Immersive art — both visual and performance — is art that allows people to experience it through multiple senses in less traditional settings. Unlike traditional outdoor sculpture that is made to endure the elements, many of these pieces or shows are temporary in nature. While there is indoor immersive art (think Meow Wolf of Santa Fe, which will open in Denver in 2021), part of the appeal is catching these experiences while you can.
RELATED: Have you ever seen a guy play cello from high up in a tree?
Whether it’s music, sculpture, painting or another art form, the boundary between audience and artist is disappearing as people become immersed in these creations for unique experiences.
The Purple Fox Conundrum in Mancos
In what sounds like a very ambitious blend of art disciplines set on a southern Colorado farm, the Purple Fox Conundrum — “an interactive, outdoor theatrical performance and art adventure” in Mancos — will debut on Oct. 4 and 5.
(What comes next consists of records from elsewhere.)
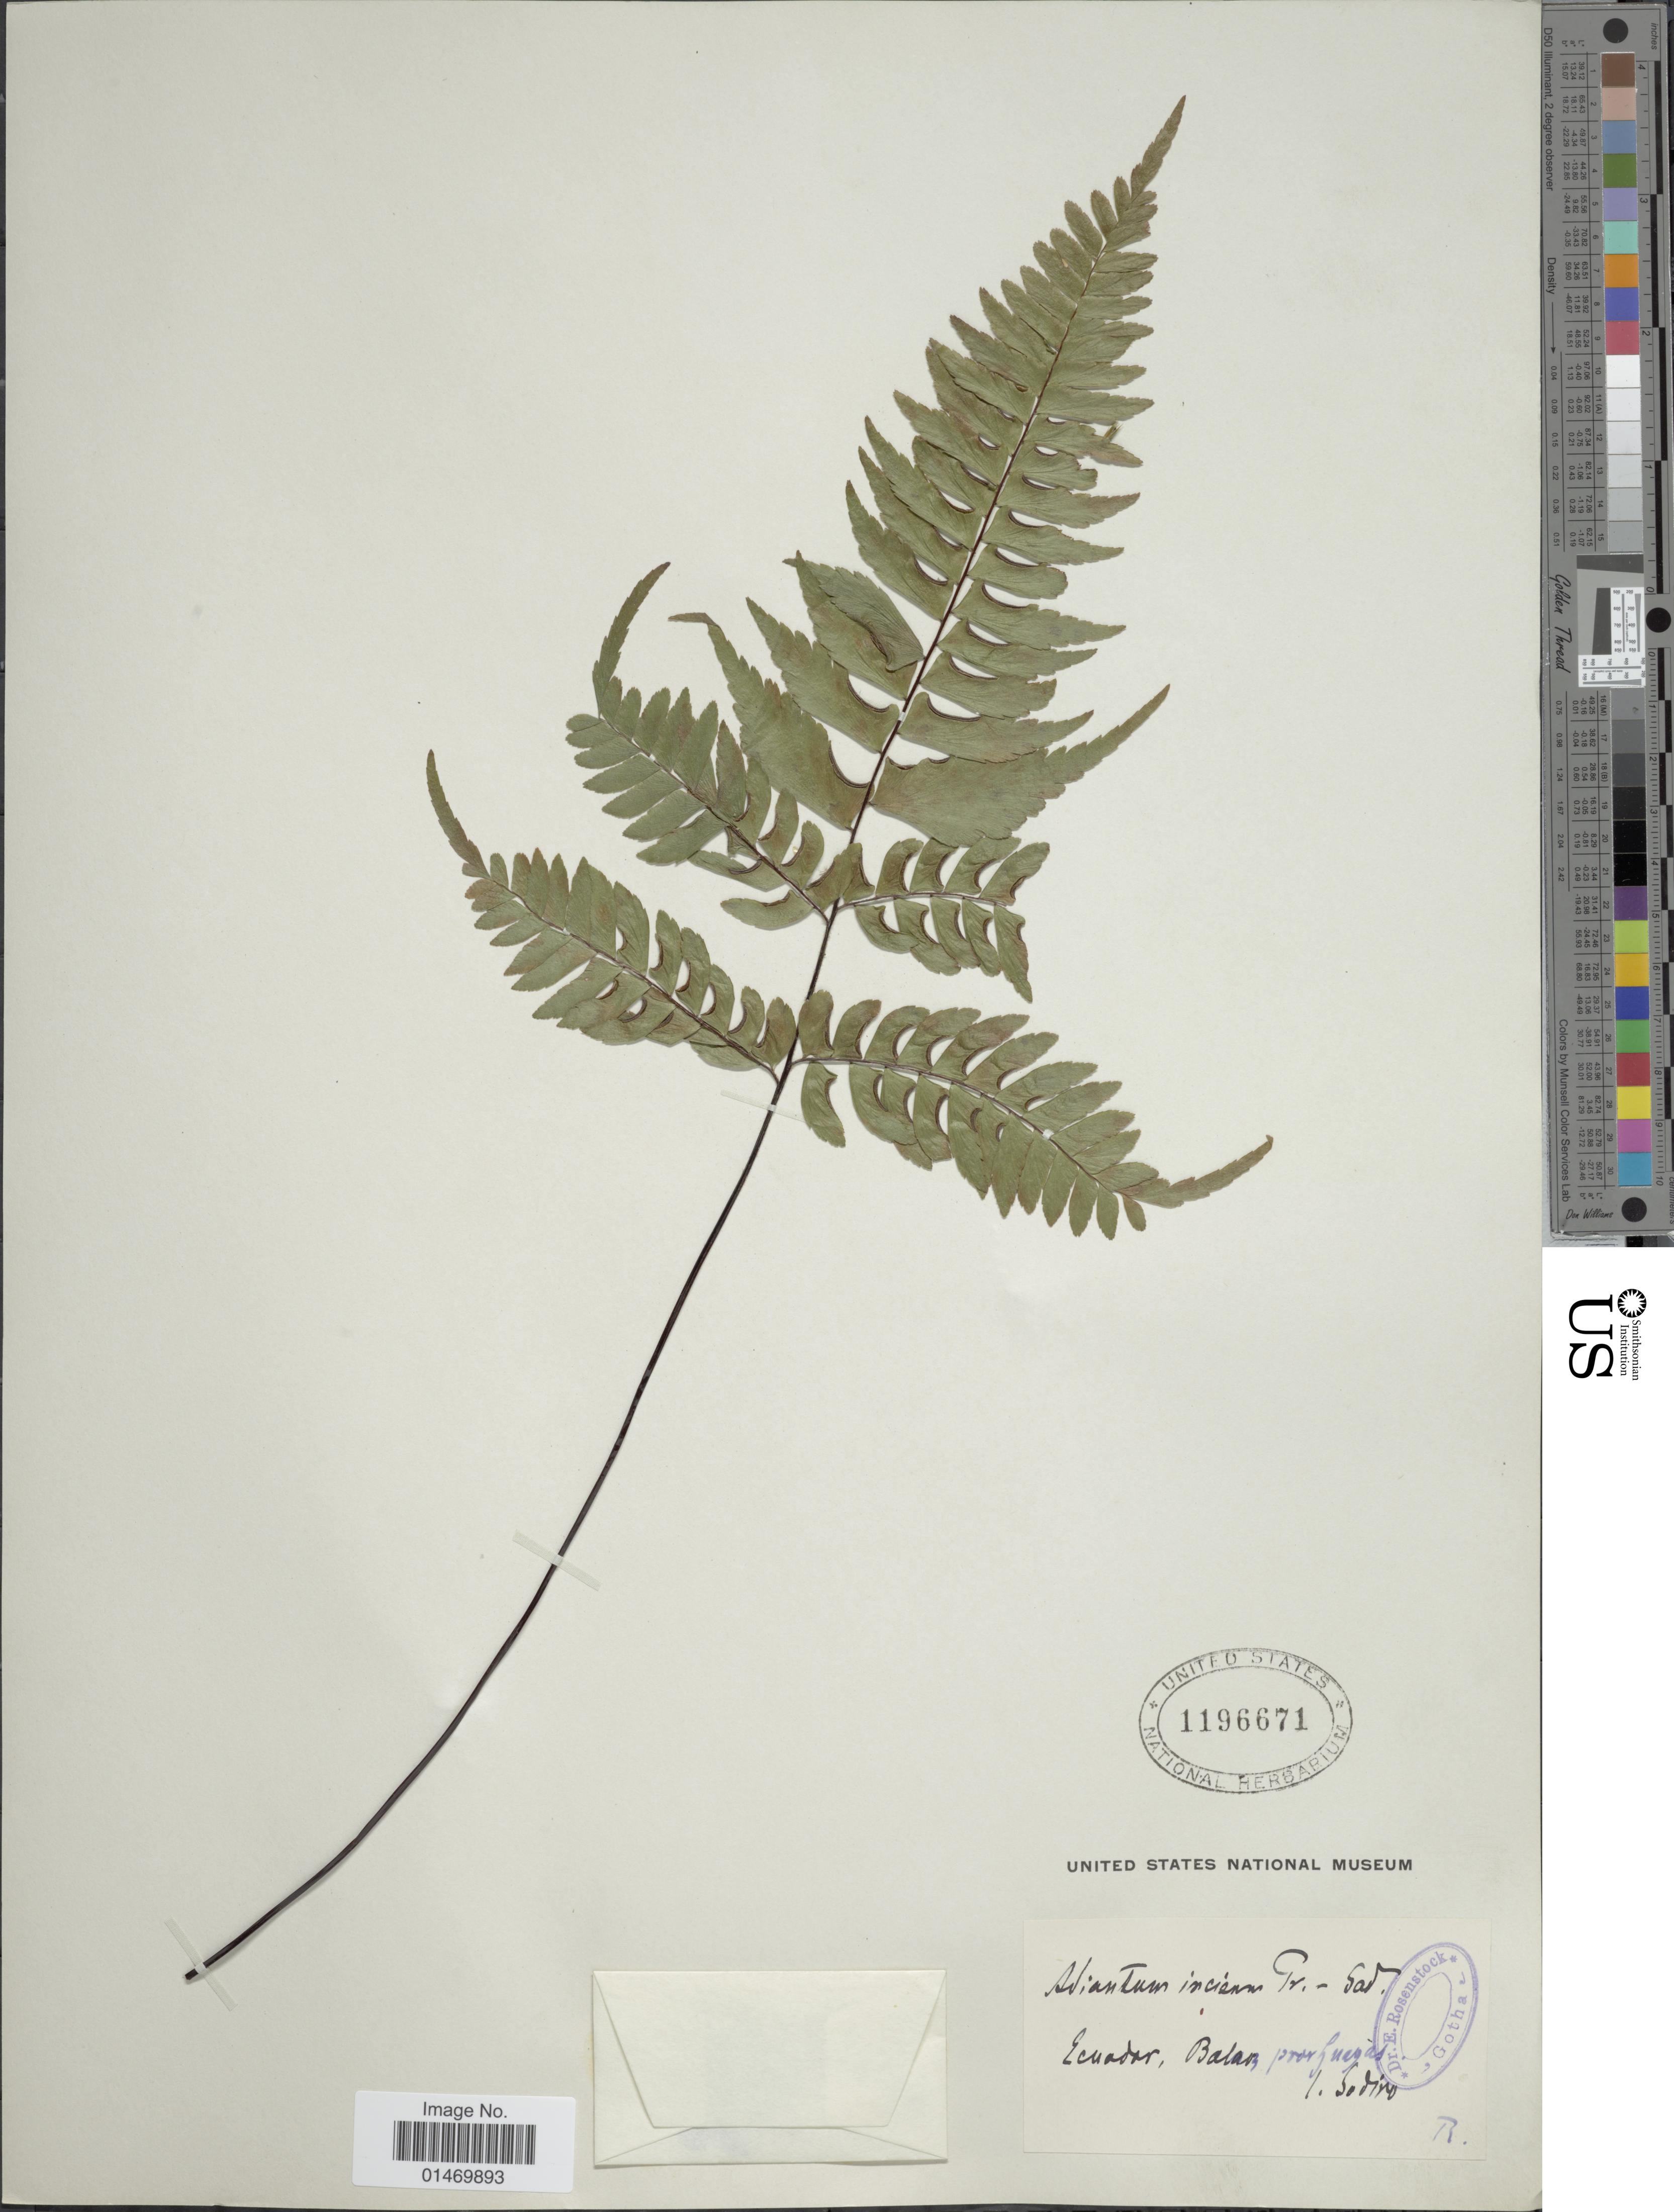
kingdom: Plantae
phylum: Tracheophyta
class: Polypodiopsida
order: Polypodiales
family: Pteridaceae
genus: Adiantum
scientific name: Adiantum alarconianum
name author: Gaudich.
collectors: Sodiro, --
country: Ecuador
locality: Ecuador, Balao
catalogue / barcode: US 1196671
“Immersive art is something sensory-oriented where you can become part of it,” explained Sarah Syverson, executive producer of the Purple Fox Conundrum.
Syverson, who also hosts the podcast, “The Raven Narratives,” said she was inspired by the Off-Center theater programs at the Denver Center for the Performing Arts, Meow Wolf in Santa Fe and the beauty of her surroundings where she lives in this southern pocket of Colorado.
“I grew up in Montana in a rural community, and I have a real love for the arts,” she said. “Sometimes, it feels like all the cool and interesting stuff is only happening in urban areas, but here, we have this grand theatrical space.”
The Purple Fox Conundrum will take place on the 370-acre Sacred Song Farm, where the audience will walk a one-mile path through various “portals” that invite them from one world — and sensation — to the next. The 90-minute experience (note that it’s not called a show) will take groups of 15 in 10-minute intervals between 14 different vignettes spread across the land.
It all begins with a bit of a modern detox, making people aware of their overstimulated lives on digital devices. “The vignettes move from synthetic into a more whimsical world and vast world,” Syverson said.
As she describes a “wilderness of mirrors” and “path of untruths” with faux French food critics presenting the, er, conundrum between artisan bread topped with juniper jam versus classic white bread smeared with grape jelly, it’s easy to conjure up a scene from a Wes Anderson movie.